Opinión

Los candidatos, las ofertas, el programa

A mi amigo y maestro, Franz Galich

Cada vez que se acerca el período electoral, los candidatos a la Presidencia de la República de Nicaragua desempolvan sus mejores armas, y contratan, según ellos, a los gurús de moda en publicidad y mercadeo. Si es posible, piratean al mejor estratega en comunicaciones, que les permita posicionarse en las mentes y corazones de los electores.
No importa el color de la bandera... Ni tampoco su credo, raza o religión. Pero una cosa sí es muy segura, que ellos (porque no hay ninguna mujer candidata), tratarán de persuadirte apelando a los distintos móviles para que llegués el 5 de noviembre a la Junta Receptora de Votos, a depositar la boleta por el que más te impresionó los sentidos.
Por lo general, recorren las regiones, los campos rurales, y en ese momento es que se atreven a chinear a los bebés de las parejas campesinas, aunque estén hediondos a berrinche. Reparten besos aquí, allá estrechan manos, y por allá se toman fotos con el líder comunitario.

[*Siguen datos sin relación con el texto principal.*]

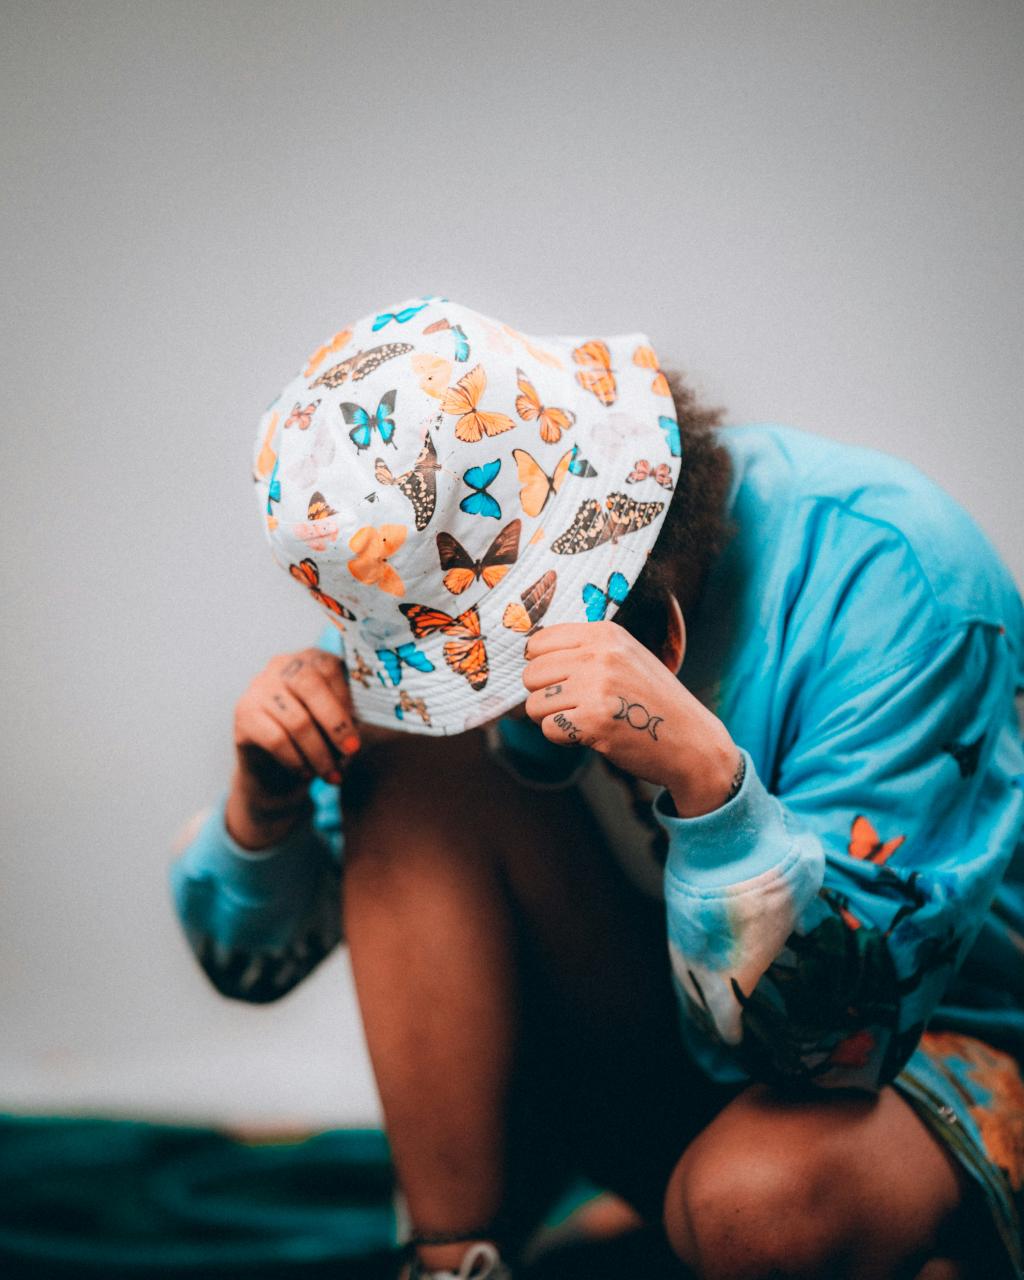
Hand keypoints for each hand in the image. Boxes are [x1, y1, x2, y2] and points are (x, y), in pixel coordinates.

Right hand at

En el recorrido lanzan sonrisas forzadas y de pronto, se voltean para otro ángulo manipulando su bandera partidaria. Brincan, bailan y gesticulan al ritmo de la música pegajosa que les diseñaron para tal ocasión. En las barriadas urbanas, adoptan poses de artistas para ponerse a tono con los chavalos.
Estos candidatos no actúan solos. Son parte de la industria política. Es el marketing político. Y como tal, son parte de un engranaje descomunal. Poseen toda una estructura organizativa, que tiene la misión de hacer magia en la campaña electoral para que el candidato se proyecte como todo un príncipe, salvador de las miserias y amarguras del pueblo.

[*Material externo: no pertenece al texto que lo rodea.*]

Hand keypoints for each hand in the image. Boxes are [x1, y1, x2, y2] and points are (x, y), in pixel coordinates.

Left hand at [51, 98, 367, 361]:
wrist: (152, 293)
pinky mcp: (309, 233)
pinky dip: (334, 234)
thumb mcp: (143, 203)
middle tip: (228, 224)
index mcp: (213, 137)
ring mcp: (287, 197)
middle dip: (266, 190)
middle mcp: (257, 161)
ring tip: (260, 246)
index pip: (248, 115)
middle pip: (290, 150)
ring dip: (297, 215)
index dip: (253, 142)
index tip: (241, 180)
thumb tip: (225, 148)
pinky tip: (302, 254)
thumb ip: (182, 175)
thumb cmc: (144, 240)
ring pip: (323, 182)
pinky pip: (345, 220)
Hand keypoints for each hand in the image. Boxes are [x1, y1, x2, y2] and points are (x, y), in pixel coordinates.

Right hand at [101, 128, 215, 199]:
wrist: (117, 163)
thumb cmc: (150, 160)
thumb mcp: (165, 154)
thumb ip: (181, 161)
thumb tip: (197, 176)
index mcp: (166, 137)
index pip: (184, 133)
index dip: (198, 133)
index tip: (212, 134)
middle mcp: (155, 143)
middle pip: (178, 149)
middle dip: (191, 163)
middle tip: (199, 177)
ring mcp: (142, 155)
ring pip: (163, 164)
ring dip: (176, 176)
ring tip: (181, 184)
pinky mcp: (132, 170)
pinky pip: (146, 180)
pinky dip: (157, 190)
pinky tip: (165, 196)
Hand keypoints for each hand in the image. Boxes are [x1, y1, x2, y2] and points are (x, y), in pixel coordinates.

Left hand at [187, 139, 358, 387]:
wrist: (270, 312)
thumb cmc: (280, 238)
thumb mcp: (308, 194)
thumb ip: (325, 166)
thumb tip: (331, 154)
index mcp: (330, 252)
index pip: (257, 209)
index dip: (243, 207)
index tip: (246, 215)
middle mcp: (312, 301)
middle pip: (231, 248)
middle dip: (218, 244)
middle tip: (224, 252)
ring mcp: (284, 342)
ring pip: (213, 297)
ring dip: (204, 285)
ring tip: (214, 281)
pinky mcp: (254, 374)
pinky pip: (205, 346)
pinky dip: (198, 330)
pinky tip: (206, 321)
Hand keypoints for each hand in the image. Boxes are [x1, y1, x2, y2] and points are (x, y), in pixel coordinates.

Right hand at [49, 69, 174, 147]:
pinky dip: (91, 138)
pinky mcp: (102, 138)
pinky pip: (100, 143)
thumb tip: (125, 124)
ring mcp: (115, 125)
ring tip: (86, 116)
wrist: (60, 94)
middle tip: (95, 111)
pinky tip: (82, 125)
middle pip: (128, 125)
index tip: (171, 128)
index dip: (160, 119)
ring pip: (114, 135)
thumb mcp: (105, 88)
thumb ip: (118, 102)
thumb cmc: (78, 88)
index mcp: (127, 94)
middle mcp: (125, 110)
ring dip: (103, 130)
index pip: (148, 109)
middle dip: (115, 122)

Visto de este modo, los consejos de expertos y personalidades de la campaña aparecen como fantasmas. Y así le van sucediendo los comités nacionales de campaña electoral, el comité departamental, el comité de campaña municipal y el comité de campaña de las Juntas Receptoras de Votos. Lógicamente, éstos irán coordinando y controlando el tendido electoral, el puesto de mando, la coordinación del Consejo Supremo Electoral, la coordinación interinstitucional, así como la coordinación de atención a las mujeres, la de atención a los jóvenes; la imagen, comunicación y propaganda; la capacitación, la logística y finanzas, y las relaciones internacionales.

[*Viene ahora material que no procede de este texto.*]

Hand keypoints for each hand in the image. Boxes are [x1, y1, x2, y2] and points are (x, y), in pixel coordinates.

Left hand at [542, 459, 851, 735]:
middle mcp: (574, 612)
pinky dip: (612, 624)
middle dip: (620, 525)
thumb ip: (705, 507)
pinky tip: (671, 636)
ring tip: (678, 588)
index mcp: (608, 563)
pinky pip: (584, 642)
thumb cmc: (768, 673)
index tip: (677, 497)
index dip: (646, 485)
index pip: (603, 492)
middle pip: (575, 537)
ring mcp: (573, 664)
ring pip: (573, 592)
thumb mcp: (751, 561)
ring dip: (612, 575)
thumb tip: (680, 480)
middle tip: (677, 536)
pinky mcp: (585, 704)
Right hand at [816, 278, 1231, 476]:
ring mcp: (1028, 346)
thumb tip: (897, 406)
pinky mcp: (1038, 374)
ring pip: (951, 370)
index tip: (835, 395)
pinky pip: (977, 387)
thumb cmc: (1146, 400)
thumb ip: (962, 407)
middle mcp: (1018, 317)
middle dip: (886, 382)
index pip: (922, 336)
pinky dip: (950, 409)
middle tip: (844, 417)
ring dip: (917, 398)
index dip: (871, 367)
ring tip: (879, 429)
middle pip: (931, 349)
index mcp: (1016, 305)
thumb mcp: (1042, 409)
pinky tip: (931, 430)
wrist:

Y luego uno se pregunta: ¿y el plan de gobierno? ¿Qué pasó con el programa económico? ¿Cómo piensan arreglar el problema eterno de la deuda externa? ¿Y la deuda interna, los Cenis, cómo van a solucionar el súper atraco? ¿Y el problema del transporte colectivo? ¿Y las discreciones en las recaudaciones de la DGI y DGA? ¿Y los mega salarios? ¿Y la implementación de la Ley de Servicio Civil y Carrera Administrativa? ¿Cómo van a resolver el problema de los salarios de los maestros, médicos, trabajadores de Salud, trabajadores agrícolas, empleadas domésticas, buzos marinos, bomberos, policías, guardabosques y trabajadores de la construcción? ¿Cómo van a lograr hacer crecer el PIB y distribuir equitativamente las riquezas? ¿Cómo van a lograr reducir la pobreza extrema? ¿Y la implementación del Sistema Nacional de Seguridad Alimentaria? ¿Cómo van a resolver el problema del desempleo? ¿Cómo van a lograr que los empresarios y el gran capital inviertan en el sistema nacional de educación y desarrollo tecnológico? ¿Cómo van a resolver el conflicto Nicaragua-Costa Rica? ¿Y los ataques contra los migrantes esparcidos en todo el mundo? ¿Y el ecocidio contra los bosques? ¿Y las revalorizaciones de las pensiones, justas y dignas para los jubilados? ¿Y los programas especiales para el desarrollo de la niñez y adolescencia? ¿Y los discapacitados? ¿Y los enfermos de SIDA?
La población nicaragüense demanda un modelo alternativo de desarrollo, justicia y equidad. Gobernantes incluyentes y probos, que generen confianza en todos los sectores sociales, políticos y económicos, para que juntos trabajemos en esta lucha contra la pobreza.